§ TASK DIRECTIONS
Convert the lines from the start of the data through the line containing "right ankle: (429, 723, 37)" into a JSON list of strings, one string per line, skipping blank lines and leaving out the pictures.

Pixel coordinate listings
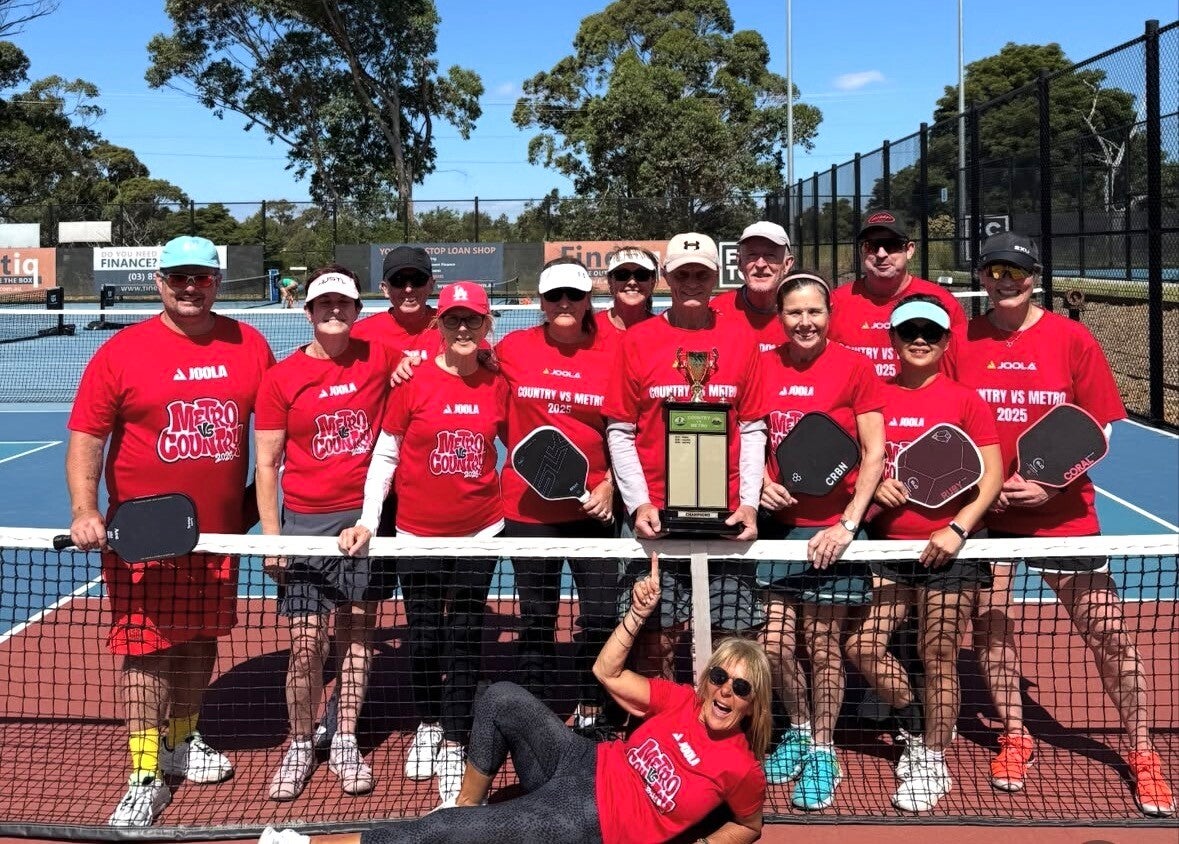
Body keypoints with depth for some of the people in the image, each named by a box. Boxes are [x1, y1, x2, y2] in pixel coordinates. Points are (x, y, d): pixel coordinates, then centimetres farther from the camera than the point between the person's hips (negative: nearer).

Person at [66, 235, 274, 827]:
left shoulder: (249, 347, 1)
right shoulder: (120, 353, -6)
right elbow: (86, 438, -5)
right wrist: (84, 511, -18)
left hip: (219, 531, 3)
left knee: (200, 640, 16)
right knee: (145, 647, 0)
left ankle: (182, 741, 37)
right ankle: (145, 777, 12)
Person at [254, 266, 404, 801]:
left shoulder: (380, 360, 0)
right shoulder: (281, 378, -2)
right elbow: (266, 464, 0)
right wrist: (272, 536, -5)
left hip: (367, 517, 1)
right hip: (306, 522, -1)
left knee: (357, 635, 9)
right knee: (306, 644, -1)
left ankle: (345, 742, 23)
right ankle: (299, 746, 18)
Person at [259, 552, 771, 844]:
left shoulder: (741, 769, -11)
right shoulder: (682, 702, 1)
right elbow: (606, 672, 6)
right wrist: (640, 612, -5)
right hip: (582, 768, 6)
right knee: (501, 699, -17)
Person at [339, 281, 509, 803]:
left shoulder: (498, 384, -2)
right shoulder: (412, 380, -8)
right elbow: (384, 455, -4)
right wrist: (368, 520, -11)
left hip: (480, 532, 1)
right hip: (418, 534, -1)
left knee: (464, 637, 7)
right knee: (424, 636, 10)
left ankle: (454, 744, 22)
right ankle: (429, 723, 37)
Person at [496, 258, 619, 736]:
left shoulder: (611, 354, -1)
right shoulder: (511, 349, -1)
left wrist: (609, 483, -3)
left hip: (592, 506, 0)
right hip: (528, 507, 0)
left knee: (601, 616, 2)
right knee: (536, 620, 9)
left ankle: (589, 713, 22)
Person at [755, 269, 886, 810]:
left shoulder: (854, 366, -7)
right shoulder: (763, 366, 3)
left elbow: (874, 451, -7)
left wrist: (848, 523, -15)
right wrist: (760, 482, -7)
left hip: (832, 527, -3)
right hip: (778, 522, 3)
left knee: (823, 645, 4)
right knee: (774, 643, 5)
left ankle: (823, 751, 24)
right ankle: (798, 731, 31)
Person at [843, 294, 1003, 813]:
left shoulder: (964, 399, -2)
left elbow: (992, 474, -5)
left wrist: (958, 528, -17)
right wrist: (874, 485, -8)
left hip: (949, 549, -3)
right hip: (888, 546, 4)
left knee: (938, 656, 0)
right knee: (862, 643, -1)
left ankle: (932, 763, 18)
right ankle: (917, 729, 24)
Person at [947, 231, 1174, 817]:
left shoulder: (1073, 340, -5)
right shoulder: (962, 343, -1)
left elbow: (1097, 432, -3)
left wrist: (1052, 484, -14)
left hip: (1062, 512, -1)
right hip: (986, 511, 2)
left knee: (1108, 632, 1)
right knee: (988, 623, 6)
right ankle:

§ RESPONSE BELOW
[
  "Body keypoints with depth for some of the people in the image, each named by a box. Boxes are [x1, y1, x2, y2] in pixel coordinates. Points are (x, y, d): pixel coordinates, then centimetres farther from the camera than the point between the person's hips (negative: nearer).",
  "Person at [66, 235, 274, 827]:",
  "left shoulder: (249, 347, 1)",
  "right shoulder: (120, 353, -6)",
  "right elbow: (86, 438, -5)",
  "right wrist: (84, 511, -18)",
  "left hip: (219, 531, 3)",
  "left knee: (200, 640, 16)",
  "right knee: (145, 647, 0)",
  "left ankle: (182, 741, 37)",
  "right ankle: (145, 777, 12)",
  "Person at [254, 266, 404, 801]:",
  "left shoulder: (380, 360, 0)",
  "right shoulder: (281, 378, -2)",
  "right elbow: (266, 464, 0)",
  "right wrist: (272, 536, -5)",
  "left hip: (367, 517, 1)",
  "right hip: (306, 522, -1)",
  "left knee: (357, 635, 9)",
  "right knee: (306, 644, -1)",
  "left ankle: (345, 742, 23)",
  "right ankle: (299, 746, 18)",
  "Person at [259, 552, 771, 844]:",
  "left shoulder: (741, 769, -11)",
  "right shoulder: (682, 702, 1)",
  "right elbow: (606, 672, 6)",
  "right wrist: (640, 612, -5)",
  "right hip: (582, 768, 6)",
  "right knee: (501, 699, -17)",
  "Person at [339, 281, 509, 803]:",
  "left shoulder: (498, 384, -2)",
  "right shoulder: (412, 380, -8)",
  "right elbow: (384, 455, -4)",
  "right wrist: (368, 520, -11)",
  "left hip: (480, 532, 1)",
  "right hip: (418, 534, -1)",
  "left knee: (464, 637, 7)",
  "right knee: (424, 636, 10)",
  "left ankle: (454, 744, 22)",
  "right ankle: (429, 723, 37)"
]